Gillian Carter told the Fipp World Magazine Congress in London this morning that BBCGoodFood.com, which launched two-and-a-half years ago and claims 1.2 million monthly unique users, had acted as a “taster” for print subscriptions.
She said that when the site launched there were questions about why a monthly magazine charging £3.20 in print should give away its content for free online.
“We’re offering the same content so you could ask why is anybody still bothering to buy the title,” she said.
“I don’t really think the web has impacted on magazine sales. People use magazines in a different way to how they use the web.”
She added: “Magazines are still fantastically portable. You can throw them around, they’re robust, they have longevity.
“There’s a lot of keepability there.
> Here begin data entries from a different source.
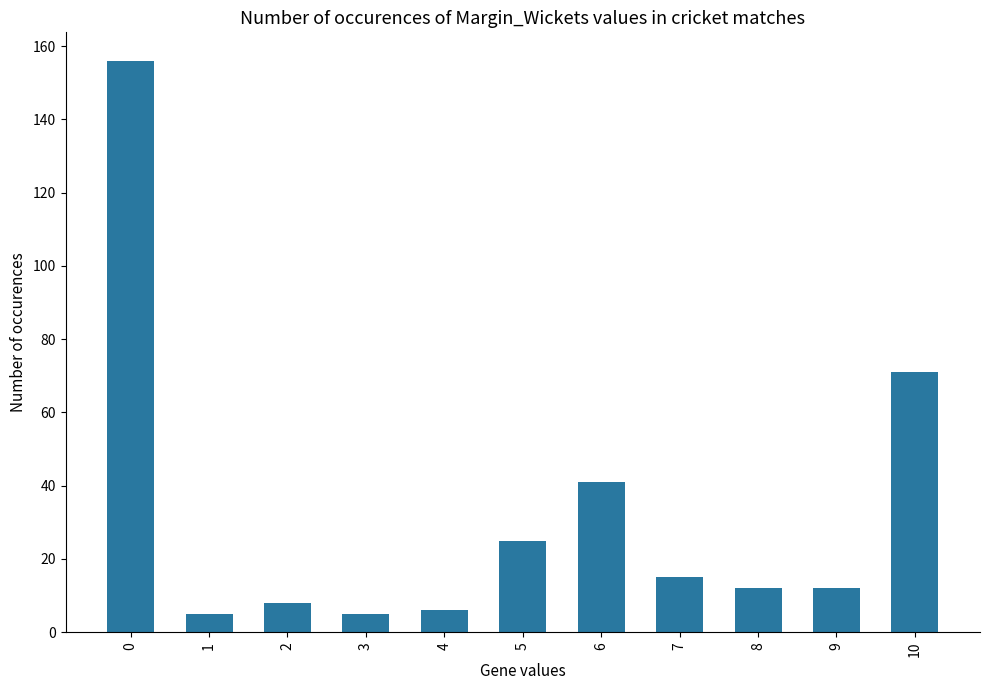

What is the value of the 11th bar from the left?

71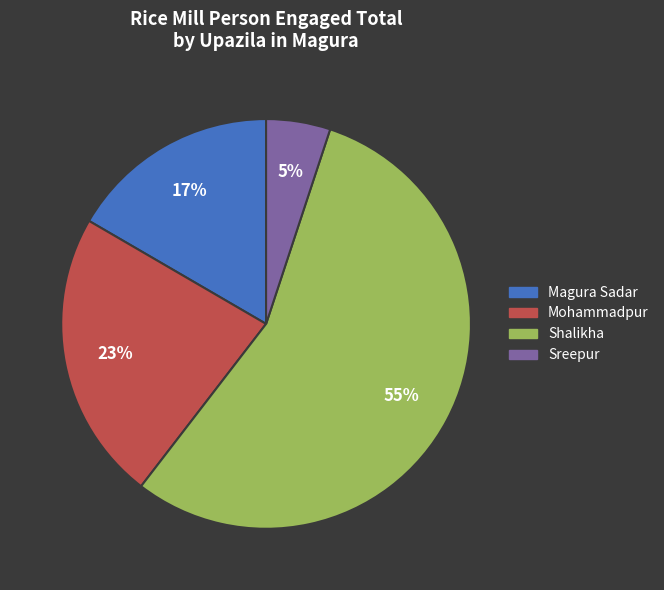

To the nearest percent, what is the difference between the largest and smallest slice percentages?

50%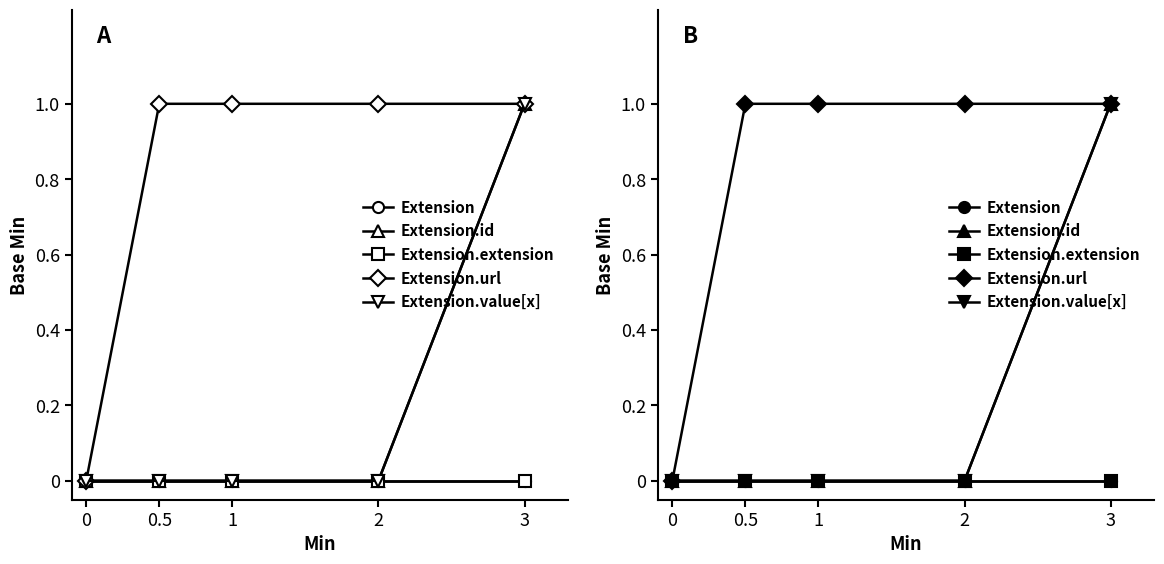

What is the total value across all series at 1?

1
I think people will still buy into that tactile product.”
Carter said BBC Good Food had sold more than 7,000 print subscriptions from its website and readers were using the site as a sampler before committing to the print title.
“You can’t ask for a better marketing tool than a different arm of your own brand. It’s been fantastically successful,” she said.
According to ABC, BBC Good Food was the 22nd biggest actively purchased magazine in the UK in the second half of 2008.
Its average monthly circulation was 337,179, down 2.9 per cent year on year. Carter said this slight decline was because the economic downturn had prompted readers to think again about everything they bought.